• WHAT YOU WILL DO: What does the text below on online shopping carts name as the explicit function of the Shopping Cart?

• SOURCE PASSAGE:
::::::
It is not just a functionality created to store selected products until purchase.

It's a tool that should be useful for the store's customers, support sales, and combat the phenomenon of Abandoned Shopping Carts.

Abandoned Shopping Carts owe part of their bad reputation to faulty or imperfect designs.

Customers of online stores often deal with stores that simply don't consider the most current patterns and design recommendations. That can provide a better customer experience and patterns that fit their needs and expectations.

What's more, Shopping Cart pages are often designed without considering the experience and emotions of customers at a particular stage, at a particular moment in the path to purchase.

Ignoring the issue of User Experience in ecommerce, particularly on ecommerce websites, is, of course, a mistake (and one of the causes of Shopping Cart Abandonment), which currently has the most decisive impact on ecommerce sales results.

Today we will talk about optimizing the Shopping Cart and the best design patterns.

Did that pique your interest? If yes, then we invite you to read the article.

We audit and create paths to purchase.

Functions of a typical Shopping Cart in an online store

Let's start by thinking about the role and function of Shopping Carts. Of course, the Shopping Cart acts in the online store as a container, storage for selected products. That is its explicit function.

The Shopping Cart often can serve as a checklist, especially when the store doesn't offer such a feature. That is its implicit, not obvious function.

Another implicit feature is the use of the Shopping Cart as a comparison tool.

Research conducted by the Nielsen Norman Group suggests that such behavior is quite common and frequent. And it matters when making a purchasing decision, choosing products, their variants, or configurations.

Moreover, the Shopping Cart should summarize the cost, quantity, and type of products. It should familiarize us with what we have chosen and intend to buy. It should also offer the option of modifying the order.
::::::
• DATA SECTION:

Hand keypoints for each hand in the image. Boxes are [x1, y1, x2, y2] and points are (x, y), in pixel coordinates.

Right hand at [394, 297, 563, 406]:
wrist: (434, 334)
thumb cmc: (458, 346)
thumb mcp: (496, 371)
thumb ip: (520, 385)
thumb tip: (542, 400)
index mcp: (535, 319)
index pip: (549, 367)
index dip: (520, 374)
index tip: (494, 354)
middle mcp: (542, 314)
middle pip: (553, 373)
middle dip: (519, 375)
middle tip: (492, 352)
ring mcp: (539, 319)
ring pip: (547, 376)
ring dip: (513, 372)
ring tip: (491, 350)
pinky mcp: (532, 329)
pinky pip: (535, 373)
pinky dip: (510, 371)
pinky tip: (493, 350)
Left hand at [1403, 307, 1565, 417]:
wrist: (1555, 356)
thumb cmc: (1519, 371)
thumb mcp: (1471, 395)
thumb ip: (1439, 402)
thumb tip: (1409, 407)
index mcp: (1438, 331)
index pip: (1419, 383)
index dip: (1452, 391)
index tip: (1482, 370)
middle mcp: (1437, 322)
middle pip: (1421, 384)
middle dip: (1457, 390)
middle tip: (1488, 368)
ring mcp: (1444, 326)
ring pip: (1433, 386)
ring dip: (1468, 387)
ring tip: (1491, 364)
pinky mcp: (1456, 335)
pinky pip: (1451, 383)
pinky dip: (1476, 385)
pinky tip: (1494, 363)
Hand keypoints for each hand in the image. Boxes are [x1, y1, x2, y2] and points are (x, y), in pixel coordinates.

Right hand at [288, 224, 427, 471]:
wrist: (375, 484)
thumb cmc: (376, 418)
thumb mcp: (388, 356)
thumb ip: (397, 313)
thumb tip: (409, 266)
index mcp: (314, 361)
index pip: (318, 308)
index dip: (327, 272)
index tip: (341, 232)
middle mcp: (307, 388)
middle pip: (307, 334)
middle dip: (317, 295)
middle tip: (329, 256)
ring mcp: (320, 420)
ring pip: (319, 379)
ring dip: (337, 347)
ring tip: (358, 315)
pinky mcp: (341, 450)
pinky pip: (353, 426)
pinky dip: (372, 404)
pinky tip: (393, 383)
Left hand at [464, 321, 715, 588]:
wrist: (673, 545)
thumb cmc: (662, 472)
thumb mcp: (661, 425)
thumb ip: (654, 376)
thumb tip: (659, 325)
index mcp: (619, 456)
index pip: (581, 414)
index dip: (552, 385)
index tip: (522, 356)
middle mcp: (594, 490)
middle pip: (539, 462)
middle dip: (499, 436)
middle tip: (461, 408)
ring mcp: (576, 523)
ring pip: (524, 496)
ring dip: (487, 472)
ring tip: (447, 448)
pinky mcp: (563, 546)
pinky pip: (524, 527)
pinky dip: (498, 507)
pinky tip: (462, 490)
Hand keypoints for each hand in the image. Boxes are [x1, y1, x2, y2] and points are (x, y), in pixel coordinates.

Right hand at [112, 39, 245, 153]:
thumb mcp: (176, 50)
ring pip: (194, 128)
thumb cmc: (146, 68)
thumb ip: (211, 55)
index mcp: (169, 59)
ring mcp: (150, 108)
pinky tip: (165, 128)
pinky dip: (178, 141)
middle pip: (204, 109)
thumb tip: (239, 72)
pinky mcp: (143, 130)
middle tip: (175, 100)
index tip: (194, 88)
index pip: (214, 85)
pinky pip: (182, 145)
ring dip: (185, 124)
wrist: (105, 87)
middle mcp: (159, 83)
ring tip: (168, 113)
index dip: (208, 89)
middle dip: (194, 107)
::::::
• WRITTEN ANSWER: It acts as a container, storage for selected products.